So stop acting like Edwin Edwards. Gov. H. Dumpty’s latest questionable perk:
Gov. Sonny Perdue signed an executive order on his first day in office in 2003 declaring he and most state workers wouldn’t take any gifts worth more than $25 from lobbyists.
But last year he accepted a flight to Jacksonville for the Georgia-Florida football game from a lobbyist for CSX Transportation, Atlanta Falcons tickets from his former chief of staff who is now a prominent lobbyist, and refreshments at the Republican National Convention from a lobbyist for AT&T, according to reports filed with the State Ethics Commission.
Sonny sure is good at finding “loopholes”:
► In 2004, under Perdue’s watch, the state passed on an opportunity to buy the 20,000-acre Oaky Woods tract, a process in which Perdue was involved despite the fact that he owns 101 acres immediately adjacent to the tract. The property eventually was sold to developers, and the value of Perdue’s adjacent acreage doubled in value.
► In the waning days of the 2005 legislative session, state Rep. Larry O’Neal, a Bonaire Republican who also was Perdue’s lawyer, pushed through a piece of legislation that made a tax break on land sales retroactive to 2004. The new law gave Perdue a $100,000 break on a Florida land deal.
► In the 2004 land deal that was the subject of the tax break, Perdue purchased approximately 20 acres near Walt Disney World for $2 million from Stanley Thomas, a large-project developer whom Perdue the year before had appointed to the state Board of Economic Development – clearly a prime perch for a developer. And the land Perdue bought is located next door to a resort community where half-acre lots were selling in 2004 for hundreds of thousands of dollars.
► Late in 2007, Houston County – the governor’s home county – was chosen as the site for a planned $22 million fish hatchery and visitor center, a centerpiece of the governor’s initiative to promote fishing and tourism in the state.
► Last year, as the roiling economy prompted him to revise state tax revenue estimates downward by $245 million, Perdue left a $7.3 million outlay for a horse barn and practice ring at the Georgia National Fairgrounds and Agricenter – in Houston County – in the state budget.

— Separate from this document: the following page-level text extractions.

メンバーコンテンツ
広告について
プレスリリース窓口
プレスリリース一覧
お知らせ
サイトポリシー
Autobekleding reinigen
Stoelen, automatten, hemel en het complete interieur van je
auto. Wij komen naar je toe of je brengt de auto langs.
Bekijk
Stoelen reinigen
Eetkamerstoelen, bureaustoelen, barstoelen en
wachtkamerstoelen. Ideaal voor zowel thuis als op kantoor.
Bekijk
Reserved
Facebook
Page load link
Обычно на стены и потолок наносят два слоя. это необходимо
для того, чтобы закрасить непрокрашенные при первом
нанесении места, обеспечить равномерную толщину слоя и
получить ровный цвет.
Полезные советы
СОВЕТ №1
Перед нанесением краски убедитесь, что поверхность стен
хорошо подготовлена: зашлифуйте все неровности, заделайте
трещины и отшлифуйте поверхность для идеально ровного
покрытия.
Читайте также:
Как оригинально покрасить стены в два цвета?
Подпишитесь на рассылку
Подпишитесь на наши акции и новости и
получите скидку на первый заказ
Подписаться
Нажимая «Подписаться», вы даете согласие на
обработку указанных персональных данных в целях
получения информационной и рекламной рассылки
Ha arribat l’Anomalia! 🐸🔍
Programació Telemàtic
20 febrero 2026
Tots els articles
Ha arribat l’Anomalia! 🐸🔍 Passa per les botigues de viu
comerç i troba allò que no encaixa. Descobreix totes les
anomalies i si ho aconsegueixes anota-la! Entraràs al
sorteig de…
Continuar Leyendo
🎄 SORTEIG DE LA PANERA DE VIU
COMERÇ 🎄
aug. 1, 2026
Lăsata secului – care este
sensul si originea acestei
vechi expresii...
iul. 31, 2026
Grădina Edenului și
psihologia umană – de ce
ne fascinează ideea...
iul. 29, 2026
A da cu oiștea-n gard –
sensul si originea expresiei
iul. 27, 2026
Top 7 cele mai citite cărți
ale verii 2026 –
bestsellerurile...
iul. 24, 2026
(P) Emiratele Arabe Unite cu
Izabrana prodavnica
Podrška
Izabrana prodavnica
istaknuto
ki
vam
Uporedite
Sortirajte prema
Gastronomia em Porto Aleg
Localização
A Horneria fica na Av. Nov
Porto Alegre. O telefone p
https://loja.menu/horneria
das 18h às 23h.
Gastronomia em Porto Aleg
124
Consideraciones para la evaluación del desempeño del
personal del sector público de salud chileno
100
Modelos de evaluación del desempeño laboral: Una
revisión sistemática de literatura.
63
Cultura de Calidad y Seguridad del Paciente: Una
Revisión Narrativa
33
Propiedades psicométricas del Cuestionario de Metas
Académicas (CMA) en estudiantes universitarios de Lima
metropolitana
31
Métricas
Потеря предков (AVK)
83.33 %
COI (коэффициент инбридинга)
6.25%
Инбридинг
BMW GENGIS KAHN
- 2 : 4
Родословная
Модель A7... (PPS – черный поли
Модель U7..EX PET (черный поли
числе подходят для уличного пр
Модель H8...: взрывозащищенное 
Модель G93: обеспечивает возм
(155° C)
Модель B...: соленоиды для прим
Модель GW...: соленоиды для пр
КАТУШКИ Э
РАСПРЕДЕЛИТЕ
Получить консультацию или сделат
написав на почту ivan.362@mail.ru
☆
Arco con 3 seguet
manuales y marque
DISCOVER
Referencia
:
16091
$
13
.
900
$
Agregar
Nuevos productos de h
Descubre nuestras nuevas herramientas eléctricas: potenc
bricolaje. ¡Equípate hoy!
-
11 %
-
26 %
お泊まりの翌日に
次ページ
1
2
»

And don’t forget the $21 million loan he secured under “remarkable circumstances”:
The lender — a farm credit bank based in Perry — allowed Perdue to put up collateral worth less than 20 percent of the loan’s value, according to a security deed filed in Houston County Superior Court. Commercial lenders typically insist on a far greater level of collateral, and the federal agency that regulates farm banks requires strict underwriting standards to guarantee loan repayment.
The bank, AgGeorgia Farm Credit, focuses on real estate lending and carries just $55 million in business loans on its books, according to its latest quarterly report. Now a large proportion of that portfolio is devoted to the governor, who is a familiar figure to AgGeorgia’s leaders: Eight of the bank’s 23 directors contributed to Perdue’s re-election campaign in 2006.
Unlike his three most recent predecessors, Sonny refused to place his financial interests in a blind trust (the General Assembly should immediately pass legislation that requires it).
The AJC’s Alan Judd reported that, in 2006, Perdue’s holdings had increased by more than one-third in four years.
To quote Bob Dole, where’s the outrage? Seriously. The evidence against Perdue is overwhelming and yet he fails to see the need to explain himself.
That’s what you get when you elect a candidate who courted flaggers and the techer’s union, as Perdue did in his successful run against Roy Barnes in 2002.